Majya Jalmachi Chittarkatha
- Author: Shantabai Kamble
- Original title: Majya Jalmachi Chittarkatha
- Cover artist: Chadrakant Kamble
- Language: Marathi
- Genre: Autobiography
- Publisher: Usha Wagh
- Publication date: 1983
- Publication place: India
- Media type: Dalit Woman's Autobiography
- Pages: 143
- ISBN: 9789357952118

= Majya Jalmachi Chittarkatha =

Autobiography by Shantabai Kamble

Majya Jalmachi Chittarkatha (translated as The Kaleidoscope Story of My Life) is an autobiography of Shantabai Kamble published in 1983. This is considered the first autobiographical narrative by a Dalit woman writer. The work has been translated into various languages and is required reading for Marathi literary students at the University of Mumbai.

== Background ==
Najabai Sakharam Babar (renamed Shantabai Krishnaji Kamble after her marriage), was the first Dalit woman teacher in Solapur district. She began teaching at the Solapur District Board School in 1942. Ten year, in 1952, she completed two years of teacher training and served as an education extension officer in the Jat taluka of Sangli district. She wrote Mazhya Jalmachi Chittarkatha (The Kaleidoscopic Story of My Life) after she retired from teaching in 1981. It was first published in the magazine 'Purvi' in the year 1982 through the efforts of Dinkar Sakrikar. It was teleserialised as Najuka starring actors like Nilu Pule, Sulabha Deshpande, Charushila Vachhani on Mumbai Doordarshan in 1990. It has also been translated into French and English. The book was later translated into English by a Femina magazine editor called Shantabai Gokhale who struggled with the meaning of the title. After consulting multiple dictionaries, the editor eventually decided to translate the context rather than the word, resulting in the English title, "The Story of My Tattered Life." The word chittarkatha literally means a picture story but also indicates a sense of pieces of pictures being put together like a jigsaw puzzle.

==Synopsis==
The autobiography Majya Jalmachi Chittarkatha by Dalit woman writer Shantabai Kamble, the protagonist of the story, Naja, bears the brunt of class, caste and gender. Naja is from the Mahar caste, one of the biggest Dalit communities in Maharashtra. It is a poignant story of Dalit women's struggles in India. The book, which was published in Marathi in 1986, describes Kamble's experiences with caste and gender prejudice in Indian culture. Kamble, who belonged to the untouchable Mahar caste, endured several persecutions throughout her life, including humiliation at school, her workplace, and even at home. Kamble's book exposes the harsh reality of India's caste system, a discriminating and oppressive institution. She details early recollections of her family's poverty and misery as a result of their lower caste rank. In exchange for leftover food supplied by upper castes, the Mahar caste was forced to do village responsibilities like as sweeping and patrolling the village. Despite being able to earn a living elsewhere, Kamble's family was forced to bear the burden of this unjust and unpaid village service known as taralki.

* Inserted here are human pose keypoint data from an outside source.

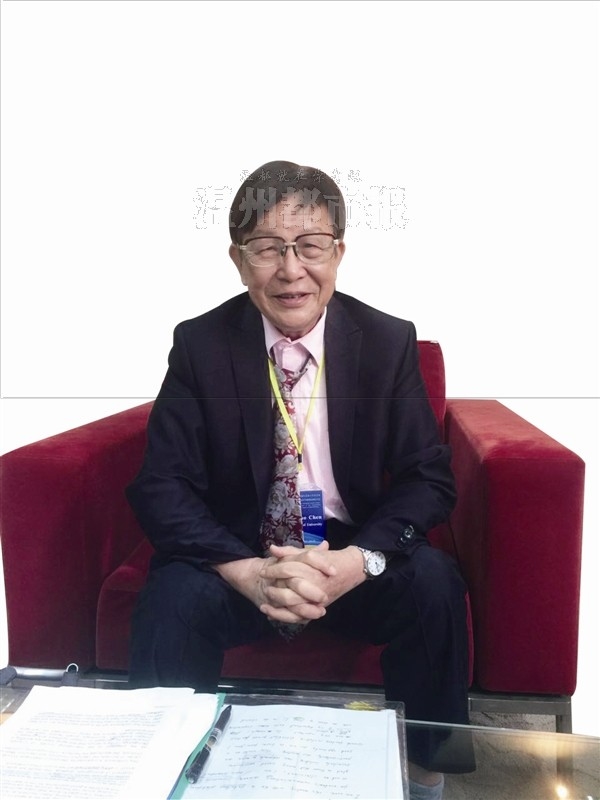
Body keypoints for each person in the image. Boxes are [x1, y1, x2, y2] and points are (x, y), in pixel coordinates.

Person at [127, 160, 474, 799]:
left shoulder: (386, 341)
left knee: (433, 582)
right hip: (242, 556)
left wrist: (356, 561)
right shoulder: (201, 346)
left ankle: (426, 777)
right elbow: (162, 485)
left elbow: (427, 478)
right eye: (267, 248)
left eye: (310, 246)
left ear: (338, 252)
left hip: (348, 553)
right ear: (238, 260)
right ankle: (161, 777)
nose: (291, 270)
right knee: (173, 595)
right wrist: (245, 570)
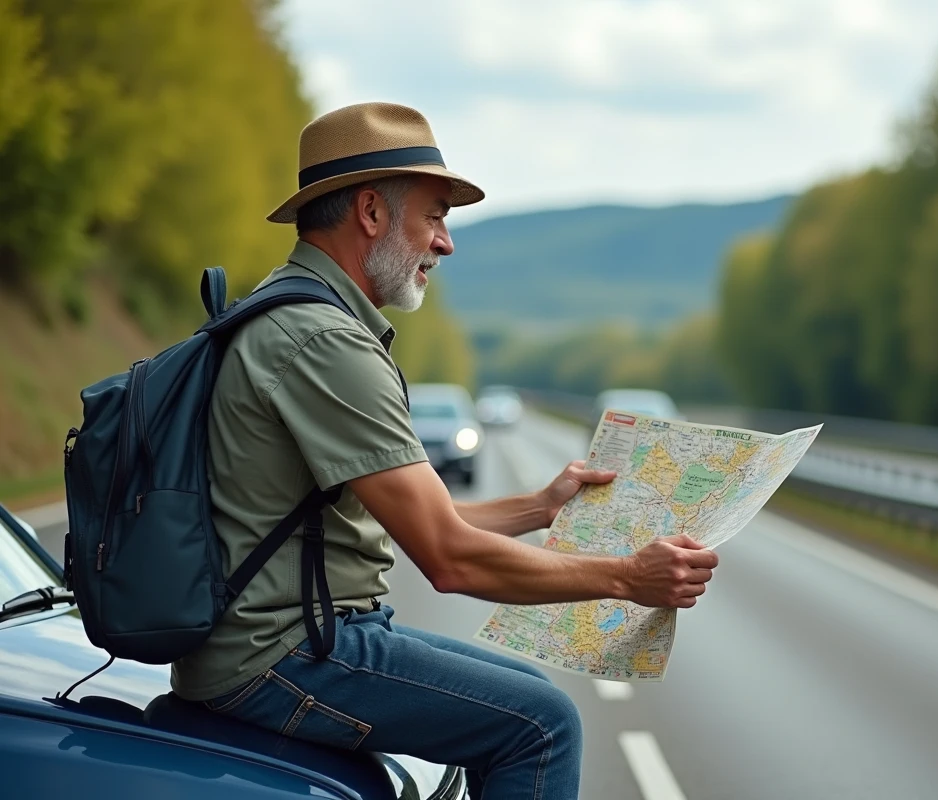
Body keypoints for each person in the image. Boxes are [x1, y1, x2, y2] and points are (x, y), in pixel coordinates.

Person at [170, 102, 718, 800]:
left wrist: (540, 506)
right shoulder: (325, 342)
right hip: (279, 655)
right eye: (434, 215)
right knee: (543, 724)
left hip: (289, 637)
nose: (446, 243)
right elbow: (448, 559)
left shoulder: (296, 312)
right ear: (370, 210)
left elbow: (419, 521)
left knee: (524, 688)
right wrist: (626, 579)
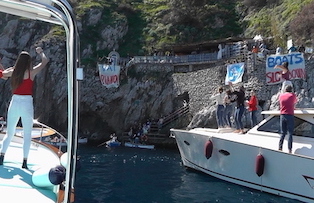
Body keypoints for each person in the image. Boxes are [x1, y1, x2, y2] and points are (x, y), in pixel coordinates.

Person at [0, 47, 49, 169]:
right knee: (27, 134)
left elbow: (2, 74)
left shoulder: (14, 71)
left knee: (9, 133)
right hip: (27, 103)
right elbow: (45, 61)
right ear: (28, 61)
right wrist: (41, 52)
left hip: (15, 101)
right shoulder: (31, 73)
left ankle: (1, 156)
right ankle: (24, 162)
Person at [278, 85, 297, 153]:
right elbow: (294, 102)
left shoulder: (281, 96)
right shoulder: (292, 95)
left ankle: (280, 147)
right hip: (290, 115)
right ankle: (290, 149)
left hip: (282, 115)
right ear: (291, 90)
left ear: (285, 90)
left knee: (283, 133)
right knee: (290, 133)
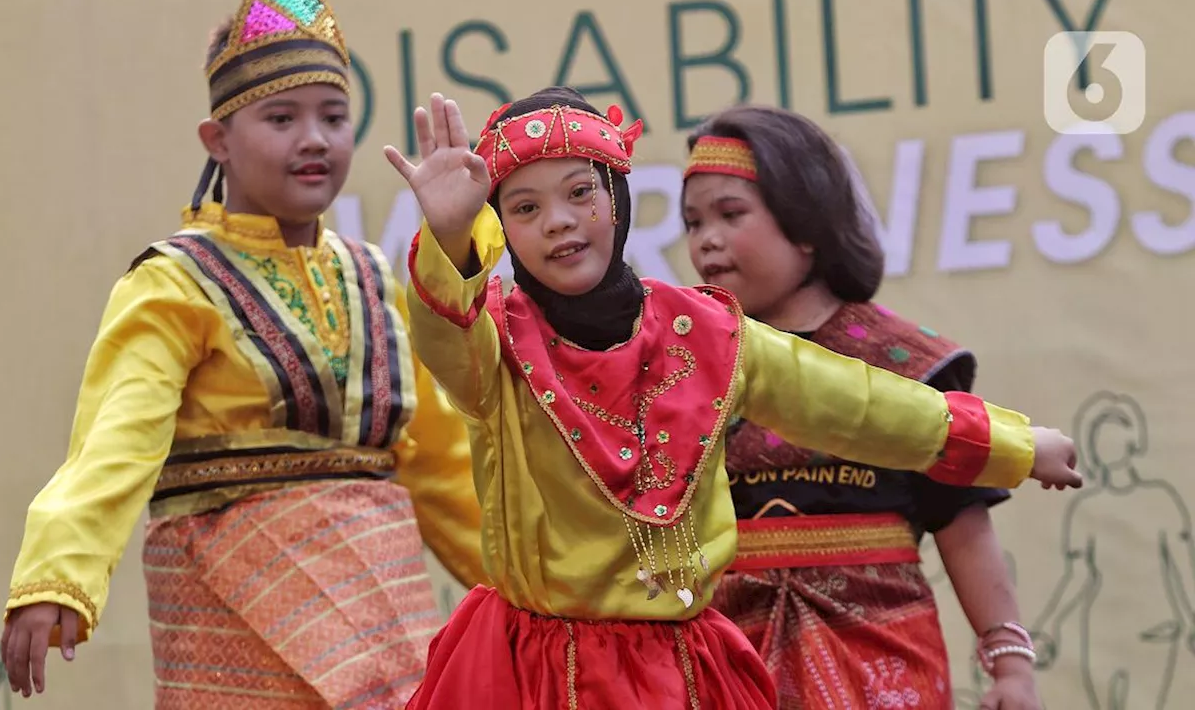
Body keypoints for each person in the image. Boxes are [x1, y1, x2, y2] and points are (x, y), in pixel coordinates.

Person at [381, 86, 1081, 709]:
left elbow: (859, 405)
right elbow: (444, 340)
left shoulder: (705, 331)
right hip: (537, 675)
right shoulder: (494, 345)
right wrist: (447, 237)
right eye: (525, 207)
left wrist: (1017, 447)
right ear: (499, 226)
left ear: (618, 199)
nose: (558, 221)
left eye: (580, 192)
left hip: (684, 670)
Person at [0, 0, 485, 707]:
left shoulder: (375, 278)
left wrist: (538, 588)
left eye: (334, 116)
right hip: (229, 624)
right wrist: (56, 574)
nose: (314, 139)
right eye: (282, 118)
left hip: (388, 628)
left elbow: (445, 472)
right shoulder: (175, 284)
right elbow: (115, 442)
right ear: (216, 139)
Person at [681, 104, 1043, 710]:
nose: (706, 239)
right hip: (730, 658)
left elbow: (961, 521)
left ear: (806, 225)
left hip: (882, 659)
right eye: (692, 223)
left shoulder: (906, 363)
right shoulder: (689, 366)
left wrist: (1011, 667)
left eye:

Kamble's experiences with untouchability and humiliation, even in revered places like temples and schools, left an indelible mark on her. In the book, she outlines how even as a teacher, she encountered hostility from dominant castes who threatened her to return home or risk being beaten up and sent back in humiliation. She and her husband were even driven away from a village due to the envy of a dominant caste leader who refused to provide their school with an award. In her autobiography, Kamble also discusses the caste structure, stating that women from lower castes looked down on those even lower than them. Despite the fact that all of these women endured discrimination owing to their lower caste rank, this hierarchy was maintained. Despite the difficulties she encountered, Kamble's memoir celebrates the power of education and knowledge to pave the way for freedom from slavery. Overall, Majya Jalmachi Chittarkatha is a significant contribution to Dalit literature that highlights the plight of Dalit women in Indian society.